Не зрим ли всякий день гробов,
Седин дряхлеющей вселенной?
Не слышим ли в бою часов
Глас смерти, двери скрыл подземной?
Не упадает ли в сей зев
С престола царь и друг царев?
Время написания «Водопада» – 1791–1794 годы – совпадает с одной из великих европейских катастроф. В Париже грохотала гильотина, дымилось растерзанное Суворовым правобережье Варшавы, Европа втягивалась в так называемые «революционные», а в будущем – «наполеоновские» войны… Поводов сокрушаться было предостаточно.

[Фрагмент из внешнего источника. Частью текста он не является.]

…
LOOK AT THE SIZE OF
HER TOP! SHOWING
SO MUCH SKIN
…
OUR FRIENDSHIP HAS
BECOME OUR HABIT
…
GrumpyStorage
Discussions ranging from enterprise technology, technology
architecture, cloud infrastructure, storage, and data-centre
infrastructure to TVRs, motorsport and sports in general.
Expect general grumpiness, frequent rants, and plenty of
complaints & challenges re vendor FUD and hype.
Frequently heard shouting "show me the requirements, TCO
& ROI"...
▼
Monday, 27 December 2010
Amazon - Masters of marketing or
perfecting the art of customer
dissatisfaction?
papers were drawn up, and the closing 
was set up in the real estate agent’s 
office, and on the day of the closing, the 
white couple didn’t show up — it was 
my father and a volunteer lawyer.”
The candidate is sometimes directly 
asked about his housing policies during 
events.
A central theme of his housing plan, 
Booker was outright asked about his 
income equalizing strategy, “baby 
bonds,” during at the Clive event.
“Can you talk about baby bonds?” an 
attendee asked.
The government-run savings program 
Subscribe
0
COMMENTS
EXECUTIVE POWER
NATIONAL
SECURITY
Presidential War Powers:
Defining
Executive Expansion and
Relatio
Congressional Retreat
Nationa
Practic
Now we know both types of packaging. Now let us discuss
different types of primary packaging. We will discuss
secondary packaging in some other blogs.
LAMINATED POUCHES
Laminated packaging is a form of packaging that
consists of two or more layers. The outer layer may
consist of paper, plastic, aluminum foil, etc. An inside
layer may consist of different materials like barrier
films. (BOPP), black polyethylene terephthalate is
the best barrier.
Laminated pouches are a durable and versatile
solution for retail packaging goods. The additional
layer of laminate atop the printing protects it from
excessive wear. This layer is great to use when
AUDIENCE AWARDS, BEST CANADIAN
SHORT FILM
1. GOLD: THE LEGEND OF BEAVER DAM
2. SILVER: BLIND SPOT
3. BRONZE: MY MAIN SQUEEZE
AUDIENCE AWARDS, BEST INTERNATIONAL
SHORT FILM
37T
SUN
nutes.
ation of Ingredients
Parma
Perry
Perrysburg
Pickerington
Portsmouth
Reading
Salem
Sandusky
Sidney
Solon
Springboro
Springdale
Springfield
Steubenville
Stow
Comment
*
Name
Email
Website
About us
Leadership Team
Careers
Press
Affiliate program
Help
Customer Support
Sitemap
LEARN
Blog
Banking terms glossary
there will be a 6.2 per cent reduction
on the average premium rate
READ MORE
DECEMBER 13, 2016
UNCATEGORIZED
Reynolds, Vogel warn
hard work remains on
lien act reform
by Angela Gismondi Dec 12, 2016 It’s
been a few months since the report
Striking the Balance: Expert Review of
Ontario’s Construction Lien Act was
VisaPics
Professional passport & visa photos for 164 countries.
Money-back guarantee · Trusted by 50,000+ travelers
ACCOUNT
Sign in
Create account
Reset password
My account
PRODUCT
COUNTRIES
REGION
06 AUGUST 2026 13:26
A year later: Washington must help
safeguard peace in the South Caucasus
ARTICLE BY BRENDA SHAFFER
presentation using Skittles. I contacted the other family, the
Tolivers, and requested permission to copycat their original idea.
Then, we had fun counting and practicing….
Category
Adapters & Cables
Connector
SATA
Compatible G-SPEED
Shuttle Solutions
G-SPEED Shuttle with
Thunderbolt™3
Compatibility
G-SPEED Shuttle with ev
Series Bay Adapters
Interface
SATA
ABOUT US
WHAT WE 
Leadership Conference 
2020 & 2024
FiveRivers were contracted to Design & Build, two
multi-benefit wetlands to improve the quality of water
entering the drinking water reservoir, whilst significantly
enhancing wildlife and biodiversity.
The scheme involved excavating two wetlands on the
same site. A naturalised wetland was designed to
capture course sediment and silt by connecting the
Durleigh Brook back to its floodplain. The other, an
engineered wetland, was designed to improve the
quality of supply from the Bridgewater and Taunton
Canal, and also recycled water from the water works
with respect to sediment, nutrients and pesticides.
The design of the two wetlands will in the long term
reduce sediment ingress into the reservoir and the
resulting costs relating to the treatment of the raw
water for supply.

Но трагический поток времен каким-то непостижимым образом устремляется в Божеское бессмертие и нас, наши крохотные людские «монады», увлекает за собой, в лоно Отчее. Если вспомнить строки из оды «Бог»:
Твоей то правде нужно было,
Чтоб смертну бездну преходило
Мое бессмертно бытие;
Чтоб дух мой в смертность облачился
И чтоб чрез смерть я возвратился,
Отец! – в бессмертие Твое.
Устремленность человека как неслиянной частицы жизненного потока к бессмертию вечного Отца – одна из важнейших тем державинской поэзии. 6 июля 1816 г., за два дня до кончины, поэт начертал на аспидной доске последнее восьмистишие о потоке времен[67]. По предположению Ходасевича, это были начальные строки замышлявшейся оды об уповании на воскресение и бессмертие:
Река времен в своем стремленье
Уносит все дела людей
И топит в пропасти забвенья
Народы, царства и царей.
А если что и остается
Чрез звуки лиры и трубы,
То вечности жерлом пожрется
И общей не уйдет судьбы.
«Бог, – писал Ходасевич, – было первое слово, произнесенное им в младенчестве, – еще без мысли, без разумения. О Боге была его последняя мысль, для которой он не успел найти слов»[68].